Task requirements
Leave out the pictures and transcribe every entry below exactly.

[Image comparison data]
Start of Block

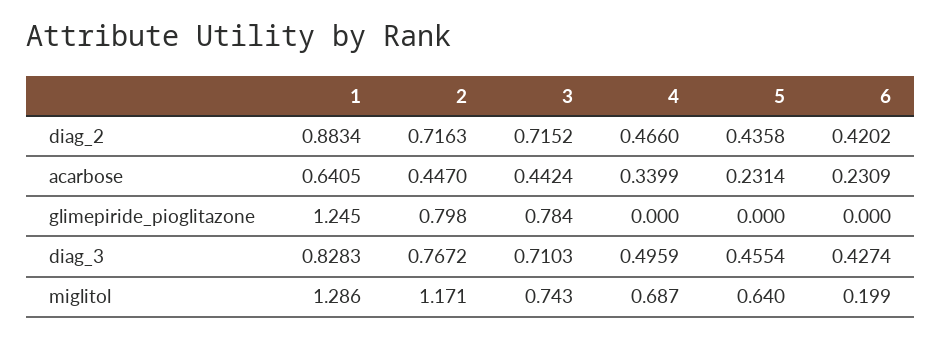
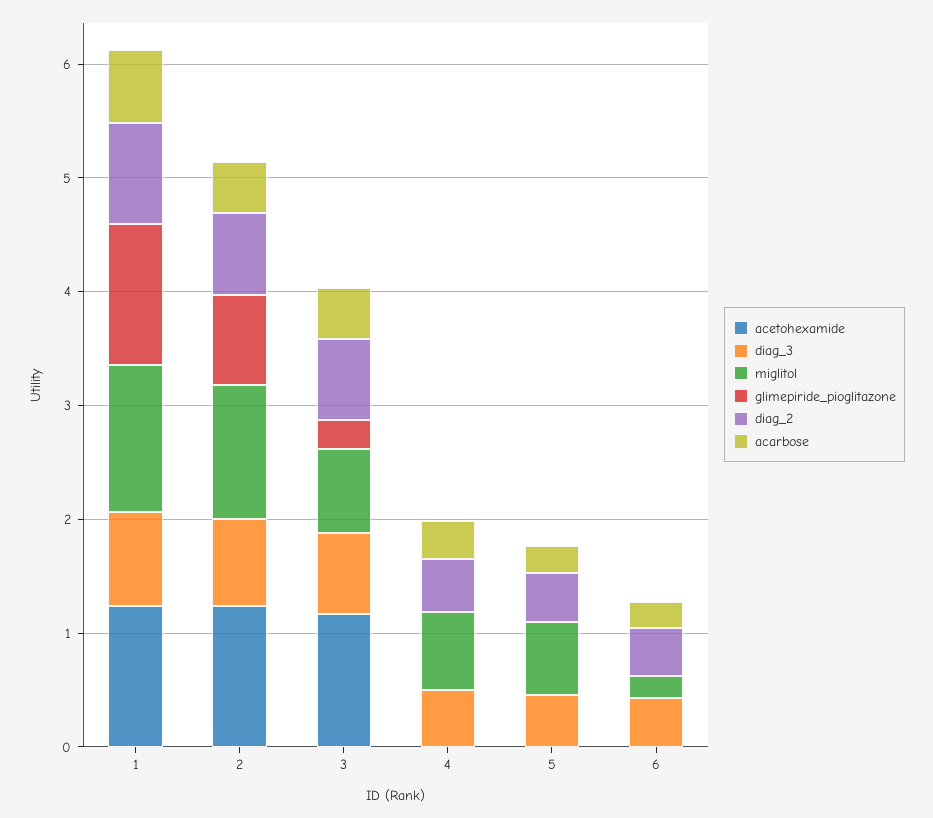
  {
    "diag_2": {
      "1": 0.8834,
      "2": 0.7163,
      "3": 0.7152,
      "4": 0.466,
      "5": 0.4358,
      "6": 0.4202
    },
    "acarbose": {
      "1": 0.6405,
      "2": 0.447,
      "3": 0.4424,
      "4": 0.3399,
      "5": 0.2314,
      "6": 0.2309
    },
    "glimepiride_pioglitazone": {
      "1": 1.245,
      "2": 0.798,
-     "3": 0.784,
+     "3": 0.2,
      "4": 0,
      "5": 0,
      "6": 0
    },
    "diag_3": {
      "1": 0.8283,
      "2": 0.7672,
      "3": 0.7103,
      "4": 0.4959,
      "5": 0.4554,
      "6": 0.4274
    },
    "miglitol": {
      "1": 1.286,
      "2": 1.171,
      "3": 0.743,
      "4": 0.687,
      "5": 0.64,
      "6": 0.199
-   }
+   },
+   "acetohexamide": {
+     "1": 1.2,
+     "2": 1.2,
+     "3": 1.2,
+     "4": 0,
+     "5": 0,
+     "6": 0
+   }
  }

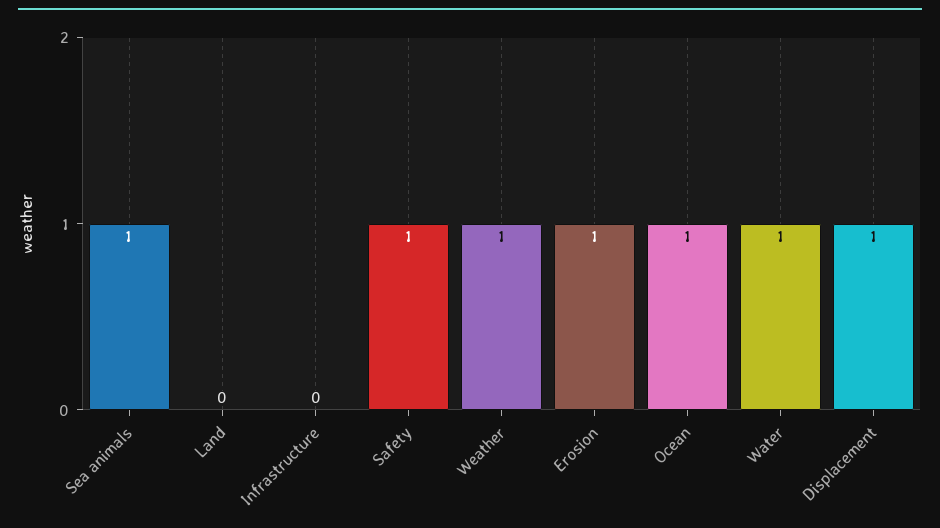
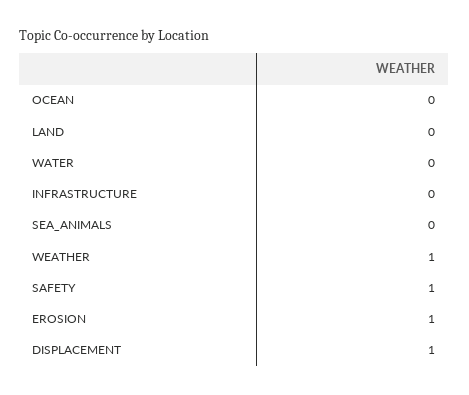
  {
-   "Sea animals": 1,
+   "Sea animals": 0,
    "Land": 0,
    "Infrastructure": 0,
    "Safety": 1,
    "Weather": 1,
    "Erosion": 1,
-   "Ocean": 1,
+   "Ocean": 0,
-   "Water": 1,
+   "Water": 0,
    "Displacement": 1
  }

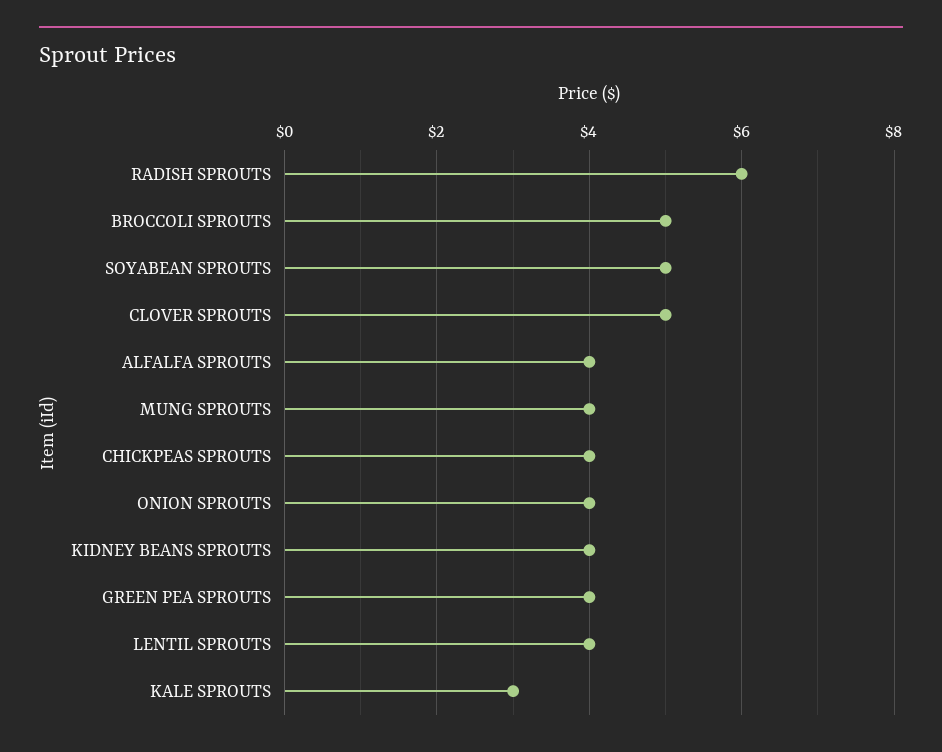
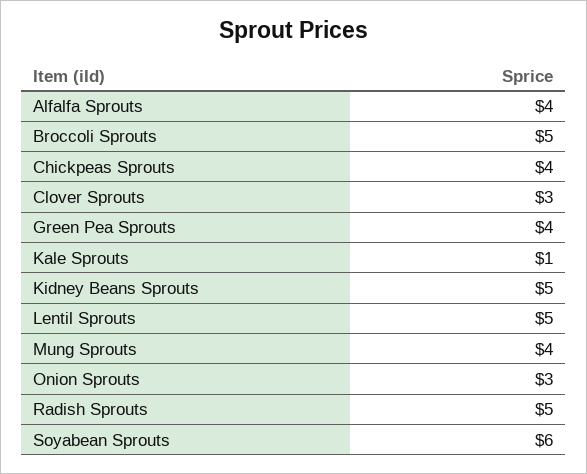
  {
-   "RADISH SPROUTS": 6,
+   "RADISH SPROUTS": 5,
    "BROCCOLI SPROUTS": 5,
-   "SOYABEAN SPROUTS": 5,
+   "SOYABEAN SPROUTS": 6,
-   "CLOVER SPROUTS": 5,
+   "CLOVER SPROUTS": 3,
    "ALFALFA SPROUTS": 4,
    "MUNG SPROUTS": 4,
    "CHICKPEAS SPROUTS": 4,
-   "ONION SPROUTS": 4,
+   "ONION SPROUTS": 3,
-   "KIDNEY BEANS SPROUTS": 4,
+   "KIDNEY BEANS SPROUTS": 5,
    "GREEN PEA SPROUTS": 4,
-   "LENTIL SPROUTS": 4,
+   "LENTIL SPROUTS": 5,
-   "KALE SPROUTS": 3
+   "KALE SPROUTS": 1
  }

End of Block

Reply to the exercise
  {
    "diag_2": {
      "1": 0.8834,
      "2": 0.7163,
      "3": 0.7152,
      "4": 0.466,
      "5": 0.4358,
      "6": 0.4202
    },
    "acarbose": {
      "1": 0.6405,
      "2": 0.447,
      "3": 0.4424,
      "4": 0.3399,
      "5": 0.2314,
      "6": 0.2309
    },
    "glimepiride_pioglitazone": {
      "1": 1.245,
      "2": 0.798,
-     "3": 0.784,
+     "3": 0.2,
      "4": 0,
      "5": 0,
      "6": 0
    },
    "diag_3": {
      "1": 0.8283,
      "2": 0.7672,
      "3": 0.7103,
      "4": 0.4959,
      "5": 0.4554,
      "6": 0.4274
    },
    "miglitol": {
      "1": 1.286,
      "2": 1.171,
      "3": 0.743,
      "4": 0.687,
      "5": 0.64,
      "6": 0.199
-   }
+   },
+   "acetohexamide": {
+     "1": 1.2,
+     "2": 1.2,
+     "3": 1.2,
+     "4": 0,
+     "5": 0,
+     "6": 0
+   }
  }

  {
-   "Sea animals": 1,
+   "Sea animals": 0,
    "Land": 0,
    "Infrastructure": 0,
    "Safety": 1,
    "Weather": 1,
    "Erosion": 1,
-   "Ocean": 1,
+   "Ocean": 0,
-   "Water": 1,
+   "Water": 0,
    "Displacement": 1
  }

  {
-   "RADISH SPROUTS": 6,
+   "RADISH SPROUTS": 5,
    "BROCCOLI SPROUTS": 5,
-   "SOYABEAN SPROUTS": 5,
+   "SOYABEAN SPROUTS": 6,
-   "CLOVER SPROUTS": 5,
+   "CLOVER SPROUTS": 3,
    "ALFALFA SPROUTS": 4,
    "MUNG SPROUTS": 4,
    "CHICKPEAS SPROUTS": 4,
-   "ONION SPROUTS": 4,
+   "ONION SPROUTS": 3,
-   "KIDNEY BEANS SPROUTS": 4,
+   "KIDNEY BEANS SPROUTS": 5,
    "GREEN PEA SPROUTS": 4,
-   "LENTIL SPROUTS": 4,
+   "LENTIL SPROUTS": 5,
-   "KALE SPROUTS": 3
+   "KALE SPROUTS": 1
  }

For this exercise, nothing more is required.